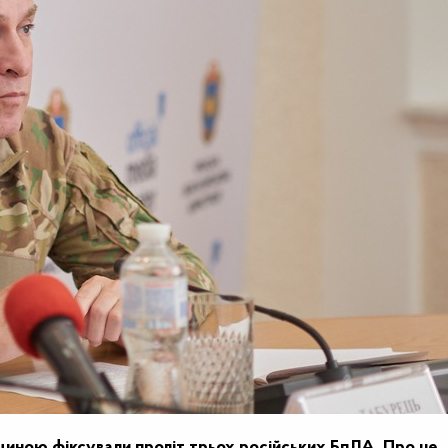
ащиною фіксували проліт трьох російських БпЛА. Про це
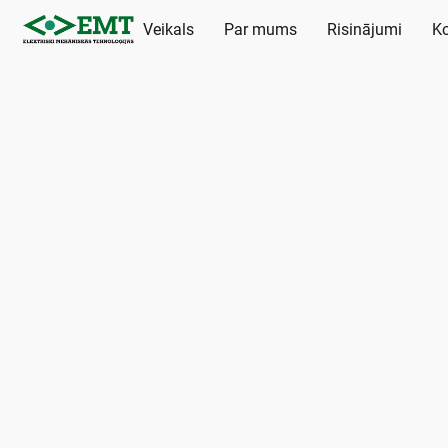
Veikals
Par mums
Risinājumi
Ko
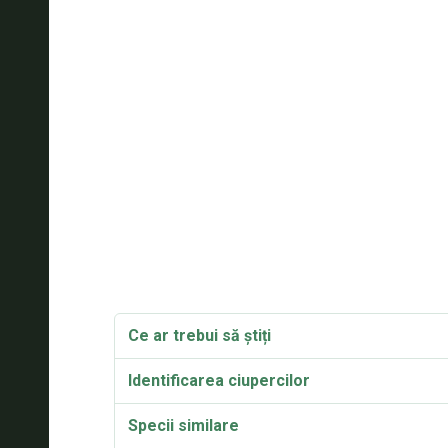
Ce ar trebui să știți
Identificarea ciupercilor
Specii similare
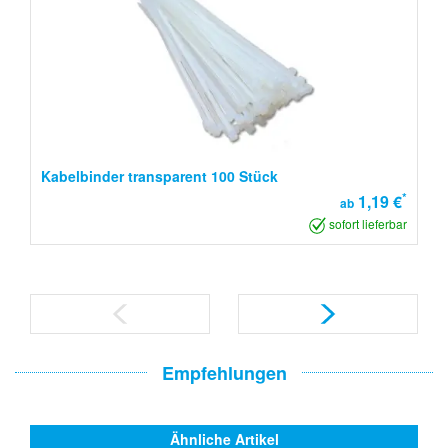
Kabelbinder transparent 100 Stück
*
1,19 €
ab
sofort lieferbar
Empfehlungen
Ähnliche Artikel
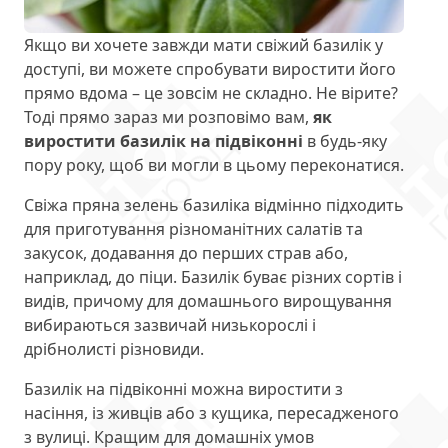
Якщо ви хочете завжди мати свіжий базилік у
доступі, ви можете спробувати виростити його
прямо вдома – це зовсім не складно. Не вірите?
Тоді прямо зараз ми розповімо вам,
як
виростити базилік на підвіконні
в будь-яку
пору року, щоб ви могли в цьому переконатися.
Свіжа пряна зелень базиліка відмінно підходить
для приготування різноманітних салатів та
закусок, додавання до перших страв або,
наприклад, до піци. Базилік буває різних сортів і
видів, причому для домашнього вирощування
вибираються зазвичай низькорослі і
дрібнолисті різновиди.
Базилік на підвіконні можна виростити з
насіння, із живців або з кущика, пересадженого
з вулиці. Кращим для домашніх умов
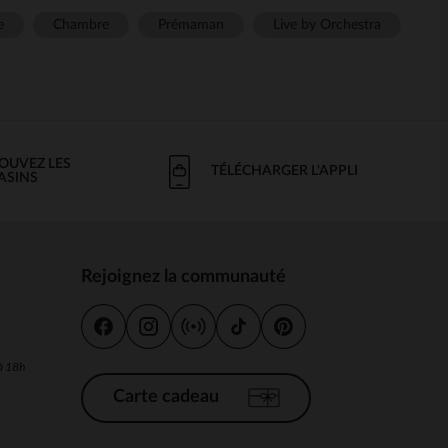
e
Chambre
Prémaman
Live by Orchestra
OUVEZ LES
TÉLÉCHARGER L'APPLI
ASINS
Rejoignez la communauté
s
 à 18h
Carte cadeau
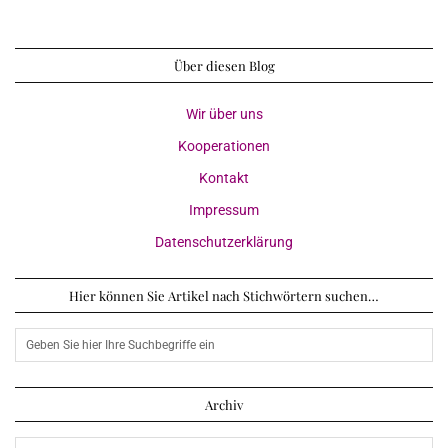
Über diesen Blog
Wir über uns
Kooperationen
Kontakt
Impressum
Datenschutzerklärung
Hier können Sie Artikel nach Stichwörtern suchen…
Archiv
Archiv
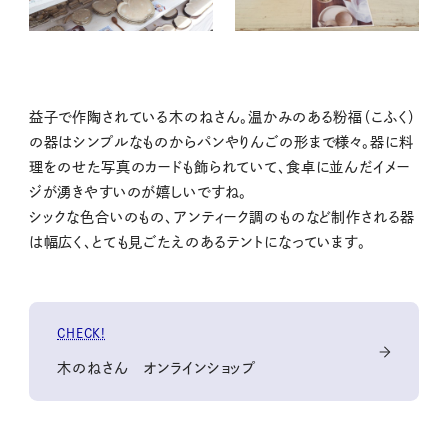
益子で作陶されている木のねさん。温かみのある粉福（こふく）
の器はシンプルなものからパンやりんごの形まで様々。器に料
理をのせた写真のカードも飾られていて、食卓に並んだイメー
ジが湧きやすいのが嬉しいですね。
シックな色合いのもの、アンティーク調のものなど制作される器
は幅広く、とても見ごたえのあるテントになっています。
CHECK!
木のねさん オンラインショップ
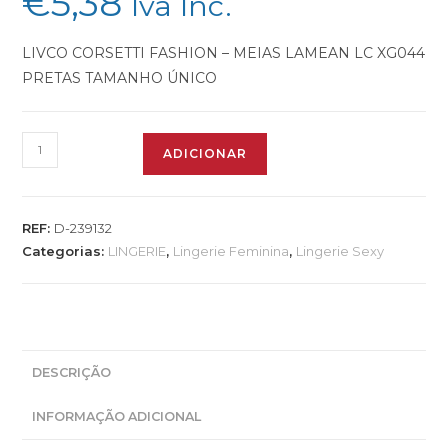
€
5,38
Iva Inc.
LIVCO CORSETTI FASHION – MEIAS LAMEAN LC XG044
PRETAS TAMANHO ÚNICO
ADICIONAR
REF:
D-239132
Categorias:
LINGERIE
,
Lingerie Feminina
,
Lingerie Sexy
DESCRIÇÃO
INFORMAÇÃO ADICIONAL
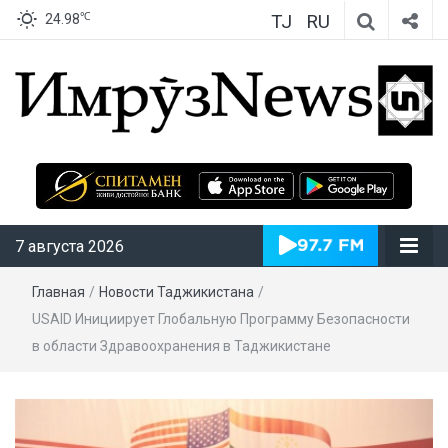
TJ
RU
℃
24.98
ИмрӯзNews
7 августа 2026
Главная
/
Новости Таджикистана
/
USAID Инициирует Глобальную Программу Безопасности
в области Здравоохранения в Таджикистане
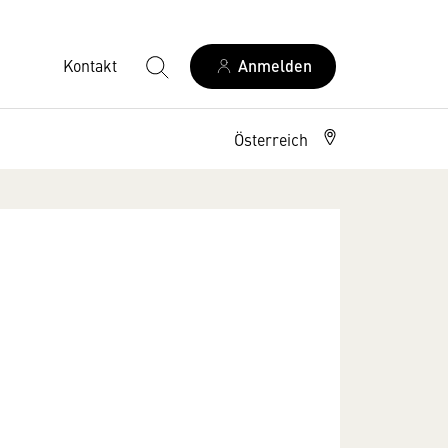
Kontakt
Anmelden
Österreich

- **Problem details**: Rewrite the text of all the records above, replacing "Impressum" with "Rechtliche Hinweise" and keeping everything else the same. Leave the pictures out of your answer.

- **Exercise output**:
ащиною фіксували проліт трьох російських БпЛА. Про це
Veikals
Par mums
Risinājumi
Ko
Ce ar trebui să știți
Identificarea ciupercilor
Specii similare
Kabelbinder transparent 100 Stück
*
1,19 €
ab
sofort lieferbar
Empfehlungen
Ähnliche Artikel
Якщо ви хочете завжди мати свіжий базилік у
доступі, ви можете спробувати виростити його
прямо вдома – це зовсім не складно. Не вірите?
Тоді прямо зараз ми розповімо вам,
як
виростити базилік на підвіконні
в будь-яку
пору року, щоб ви могли в цьому переконатися.
Свіжа пряна зелень базиліка відмінно підходить
для приготування різноманітних салатів та
закусок, додавання до перших страв або,
наприклад, до піци. Базилік буває різних сортів і
видів, причому для домашнього вирощування
вибираються зазвичай низькорослі і
дрібнолисті різновиди.
Базилік на підвіконні можна виростити з
насіння, із живців або з кущика, пересадженого
з вулиці. Кращим для домашніх умов
e
Chambre
Prémaman
Live by Orchestra
OUVEZ LES
TÉLÉCHARGER L'APPLI
ASINS
Rejoignez la communauté
s
 à 18h
Carte cadeau
Über diesen Blog
Wir über uns
Kooperationen
Kontakt
Rechtliche Hinweise
Datenschutzerklärung
Hier können Sie Artikel nach Stichwörtern suchen…
Archiv
Archiv
益子で作陶されている木のねさん。温かみのある粉福（こふく）
の器はシンプルなものからパンやりんごの形まで様々。器に料
理をのせた写真のカードも飾られていて、食卓に並んだイメー
ジが湧きやすいのが嬉しいですね。
シックな色合いのもの、アンティーク調のものなど制作される器
は幅広く、とても見ごたえのあるテントになっています。
CHECK!
木のねさん オンラインショップ
€
5,38
Iva Inc.
LIVCO CORSETTI FASHION – MEIAS LAMEAN LC XG044
PRETAS TAMANHO ÚNICO
ADICIONAR
REF:
D-239132
Categorias:
LINGERIE
,
Lingerie Feminina
,
Lingerie Sexy
DESCRIÇÃO
INFORMAÇÃO ADICIONAL
TJ
RU
℃
24.98
ИмрӯзNews
7 августа 2026
Главная
/
Новости Таджикистана
/
USAID Инициирует Глобальную Программу Безопасности
в области Здравоохранения в Таджикистане
Kontakt
Anmelden
Österreich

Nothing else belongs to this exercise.